A campanha reúne depoimentos de sobreviventes do Holocausto com o relato de brasileiros vítimas de violência de ódio e intolerância nos dias atuais.
“Foi isso que nos levou a nos conhecer. Um chamado especial. Duas pessoas que são de culturas diferentes, povos diferentes, tendo a mesma sensação de impunidade, de agressão física e moral”, diz Neno.
Gabriel Waldman ao lado do amigo Neno
Meu Paraná/RPC
Nomeada de “Viver para contar. Contar para viver”, a ação tem como objetivo alertar sobre a importância de preservar a memória do Holocausto e os impactos do apagamento da história nos dias atuais. Assim como ajudar a compreendê-la e evitar que tragédias como o Holocausto se repitam.
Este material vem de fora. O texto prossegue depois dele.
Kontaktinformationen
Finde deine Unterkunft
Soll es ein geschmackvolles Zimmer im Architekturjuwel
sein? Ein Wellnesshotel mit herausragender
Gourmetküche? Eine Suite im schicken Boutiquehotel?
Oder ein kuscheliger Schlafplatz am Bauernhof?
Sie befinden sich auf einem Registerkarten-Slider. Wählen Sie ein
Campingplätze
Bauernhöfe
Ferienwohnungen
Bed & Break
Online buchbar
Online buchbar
Dados levantados pela UNESCO revelam que 49% das publicações sobre Holocausto no Telegram negam ou distorcem fatos. Ao mesmo tempo, no Brasil, o número de denúncias relacionadas a crimes de ódio ou intolerância indicam um crescimento.
Os vídeos com os depoimentos completos podem ser acessados no site da campanha.
No evento que celebrou os 80 anos da liberação do campo de concentração de Auschwitz, os dois amigos se reencontraram e percorreram as salas do Museu do Holocausto, em Curitiba. Juntos, observaram objetos, fotos e outros itens que retratam o período.
“Nossa obrigação é trazer tudo isso, todo esse testemunho, para o público conhecer, enquanto ainda dá tempo. É lembrar para não esquecer”, afirma Gabriel.